* **作業指示**
アップサイクルバッグについての文章を、最後の文の後から書き継いでください。

近年、サステナビリティへの関心が高まる中、廃材や不要になった素材を新たな価値あるアイテムとして蘇らせる「アップサイクルバッグ」に注目が集まっています。
素材の個性やストーリーが詰まった一点物から、機能性とデザイン性を両立した製品まで、多彩なラインナップが魅力です。
本記事では、アップサイクルバッグの定義や主な素材・製法、選び方のポイントや代表的なブランドを解説します。環境にやさしいファッションを選びたい方や、個性的なバッグを探している方はぜひ参考にしてください。
アップサイクルバッグとは?

アップサイクルバッグとは、本来であれば廃棄される運命にあった素材や製品に新たな価値を加え、全く別のバッグとして生まれ変わらせるアイテムです。リサイクルが原料として再利用するのに対し、アップサイクルは素材の特徴や個性を活かしたまま、付加価値を高めて再生する点が特徴です。
たとえば、古着のデニムや廃棄予定のレザー、使い終わった工場の端材などがアップサイクルバッグの材料として用いられます。これにより、環境負荷の低減や廃棄物削減だけでなく、素材ごとに異なる一点物の魅力も生まれます。
近年では、環境意識の高まりとともに、アップサイクルバッグはサステナブルなライフスタイルを志向する人々から注目を集めています。

* **項目一覧**
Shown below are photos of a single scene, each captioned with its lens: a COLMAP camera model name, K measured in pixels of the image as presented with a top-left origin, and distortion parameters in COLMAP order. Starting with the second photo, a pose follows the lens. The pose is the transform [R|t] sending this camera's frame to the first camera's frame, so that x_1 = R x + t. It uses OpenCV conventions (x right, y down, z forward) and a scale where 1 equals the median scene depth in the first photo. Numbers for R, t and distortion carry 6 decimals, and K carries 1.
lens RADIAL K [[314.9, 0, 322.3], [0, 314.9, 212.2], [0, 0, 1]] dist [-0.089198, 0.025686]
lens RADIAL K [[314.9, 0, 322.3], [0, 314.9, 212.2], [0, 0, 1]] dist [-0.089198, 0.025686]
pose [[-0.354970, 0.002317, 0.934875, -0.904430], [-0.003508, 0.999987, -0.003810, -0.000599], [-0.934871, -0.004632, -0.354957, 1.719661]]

...

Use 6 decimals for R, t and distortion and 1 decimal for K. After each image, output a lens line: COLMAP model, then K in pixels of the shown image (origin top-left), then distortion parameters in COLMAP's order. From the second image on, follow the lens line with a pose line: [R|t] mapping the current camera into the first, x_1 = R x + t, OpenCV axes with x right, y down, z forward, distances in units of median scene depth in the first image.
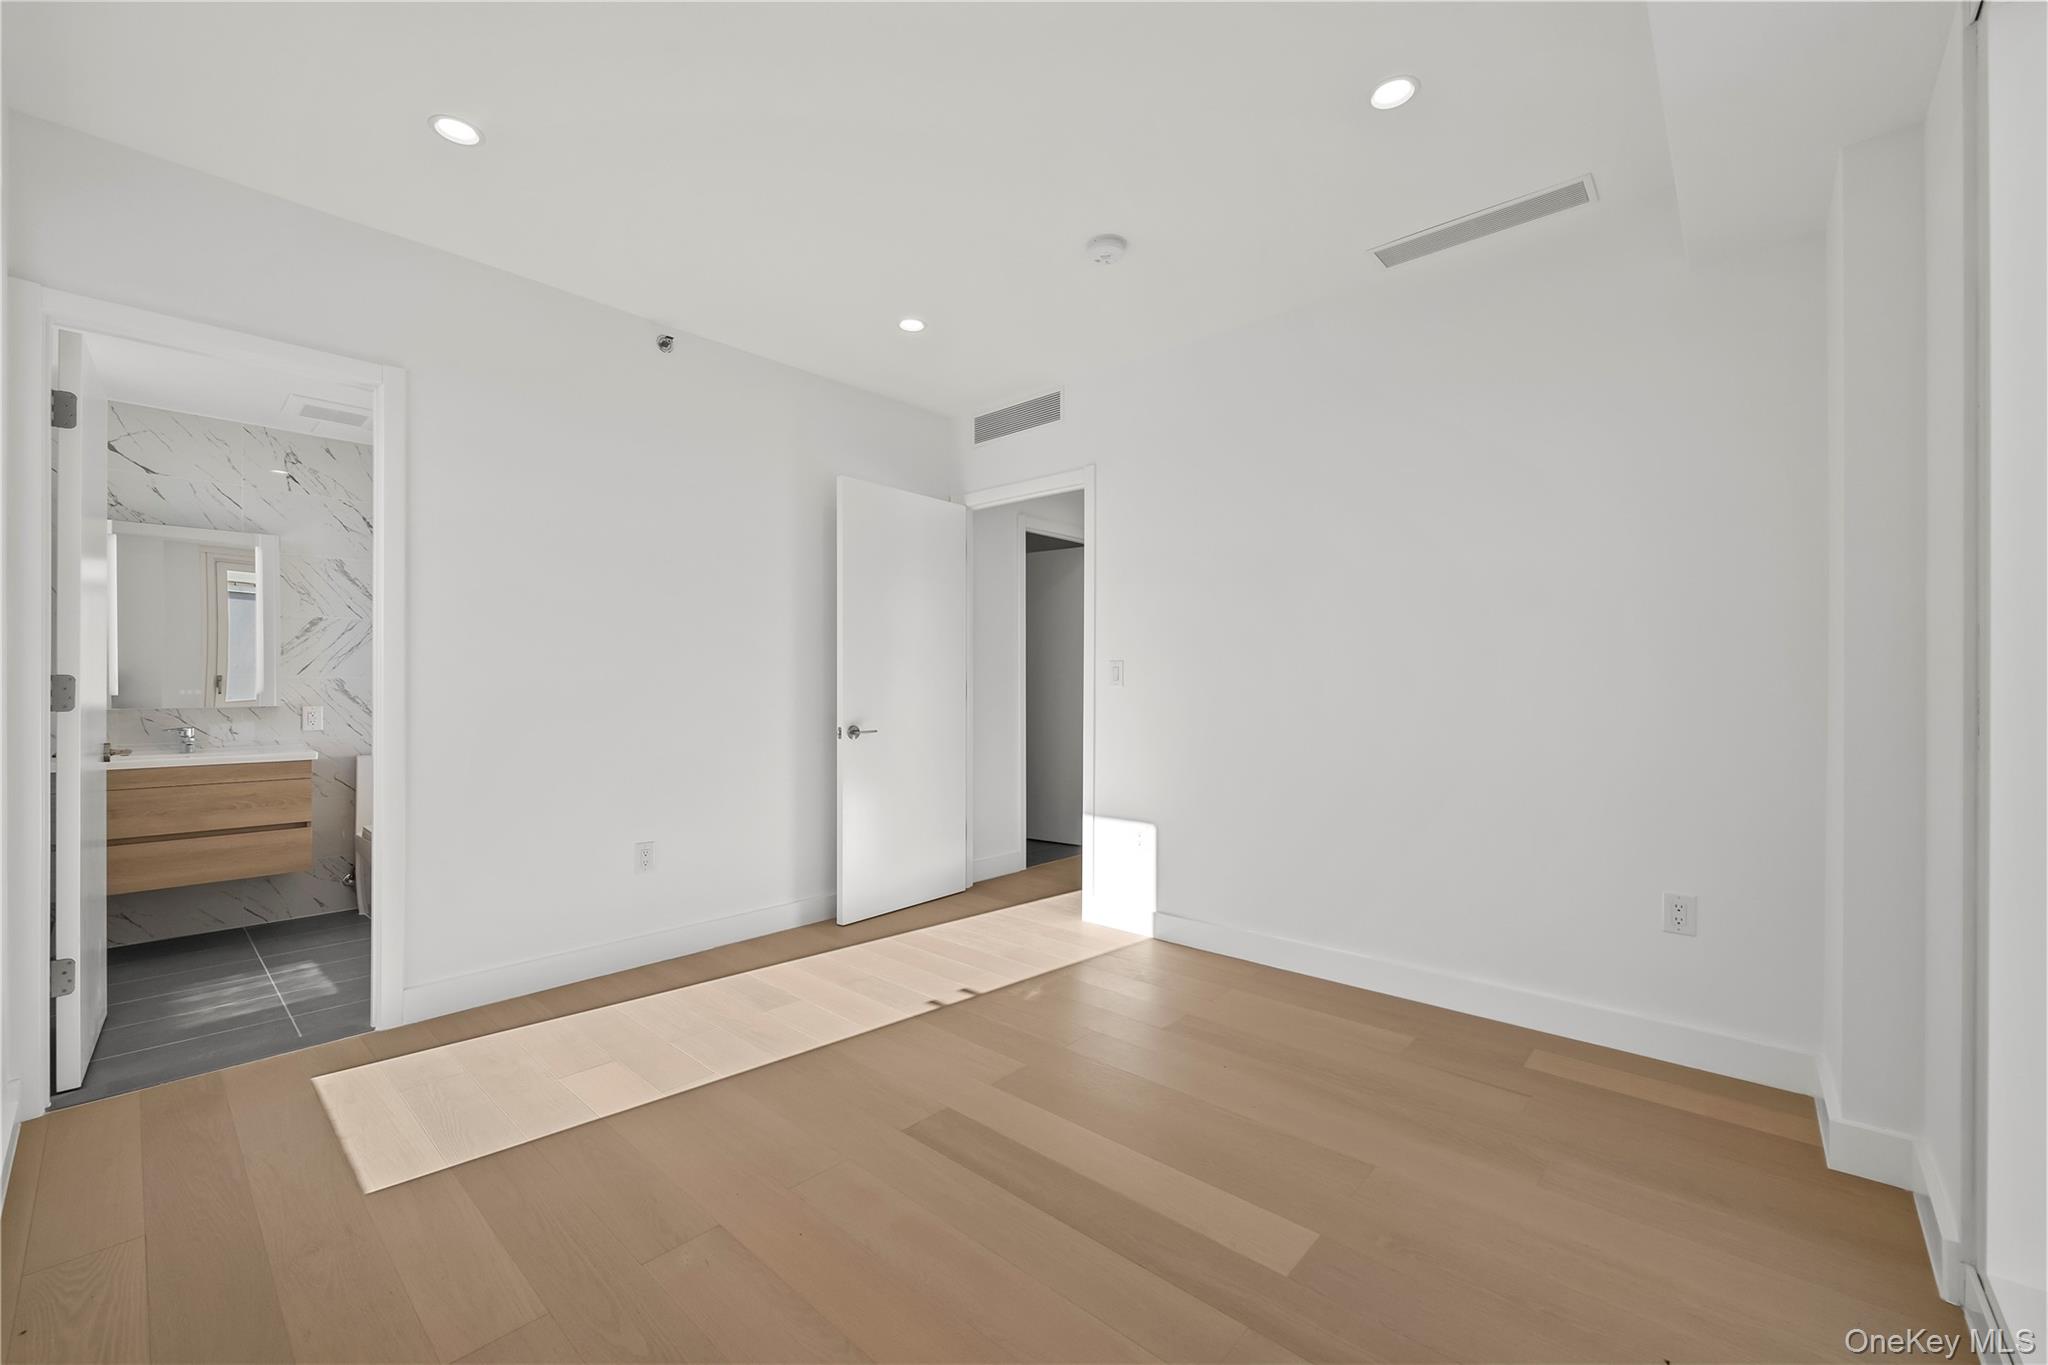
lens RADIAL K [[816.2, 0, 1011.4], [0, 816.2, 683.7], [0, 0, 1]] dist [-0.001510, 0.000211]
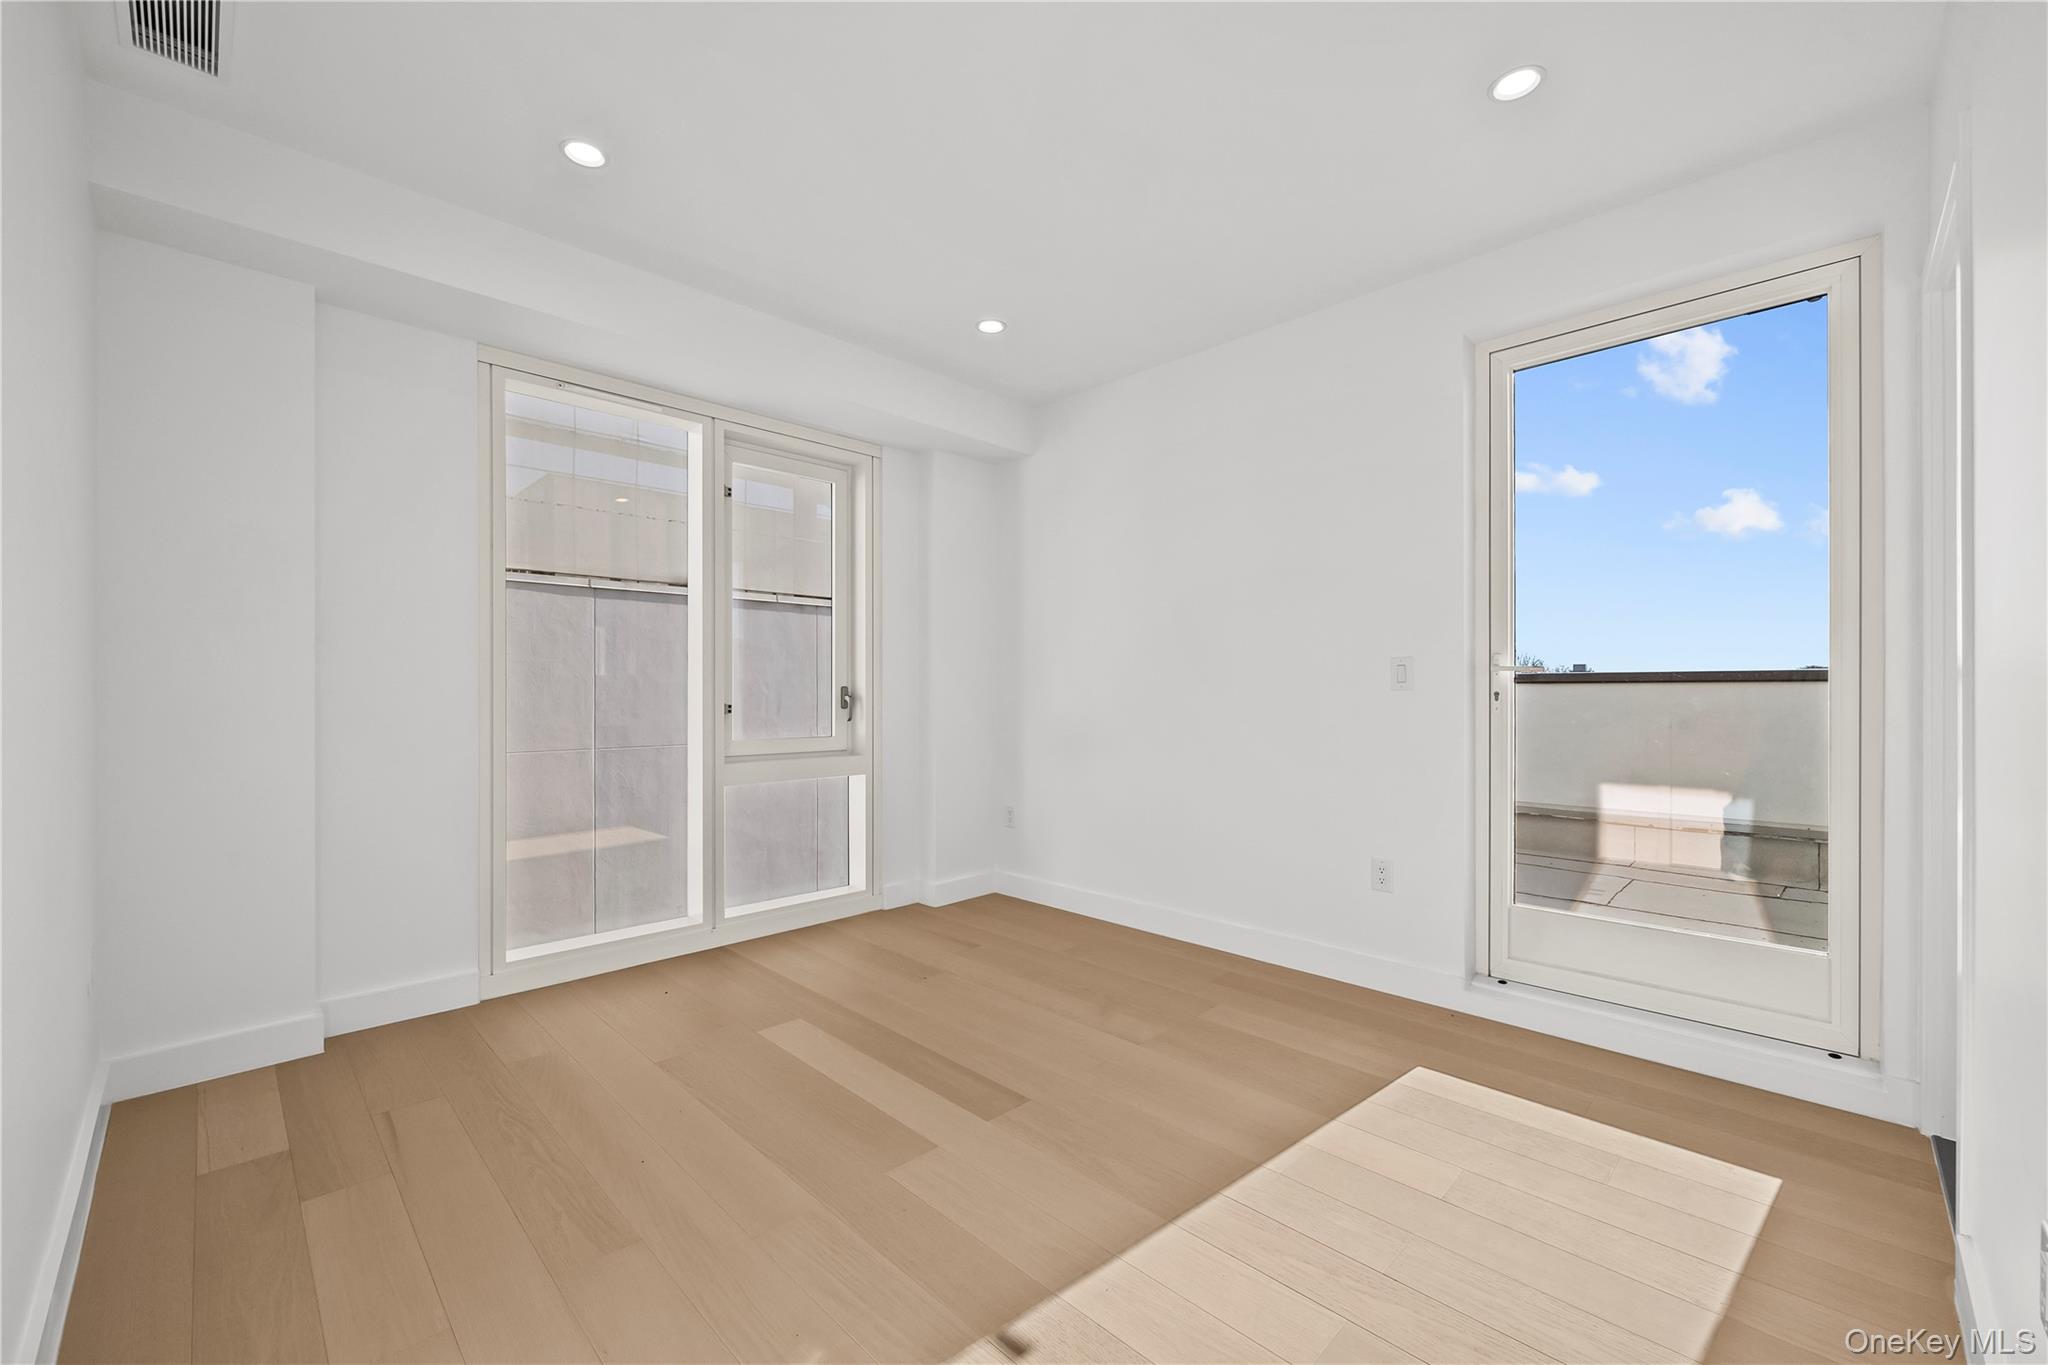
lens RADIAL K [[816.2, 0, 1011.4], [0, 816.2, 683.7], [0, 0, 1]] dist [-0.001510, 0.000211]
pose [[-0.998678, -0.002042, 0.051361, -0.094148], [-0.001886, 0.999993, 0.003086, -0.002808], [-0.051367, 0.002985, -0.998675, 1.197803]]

* **解答**
アップサイクルバッグの主な素材と製法

アップサイクルバッグには、従来なら廃棄されていたさまざまな素材が活用されています。代表的には、非食用の古米や米菓製造時に発生する破砕米、廃棄される卵殻や茶殻、石灰石、さらに非食用トウモロコシ由来のバイオプラスチックなどです。
これらは下記のような特徴を持ちます。
素材 |
特徴 |
古米・破砕米 |
食用に適さないお米をプラスチック原料として再利用 |
卵殻 |
廃棄卵殻をバイオマスプラスチック化し、国産素材として活用 |
茶殻 |
お茶の香りや消臭・抗菌効果を活かしたバッグ |
石灰石 |
プラスチック代替の新素材で、コスト面や環境負荷も低減 |
トウモロコシ |
石油原料の一部を非食用トウモロコシ原料で置換したエコ素材 |
製法としては、これらの廃棄素材をペレット状などに加工し、新たな樹脂やフィルムと混合することでバッグ素材に生まれ変わらせています。廃棄物の選別や衛生面にも配慮され、用途やデザインに合わせて成形・縫製されている点が特徴です。
関連記事:アップサイクル製品の特徴やメリット・デメリットもご紹介! – CLALAFOR
アップサイクルバッグの選び方とポイント

アップサイクルバッグを選ぶ際は、機能性やデザインだけでなく、素材やブランドの理念も比較することが大切です。選び方のポイントを解説します。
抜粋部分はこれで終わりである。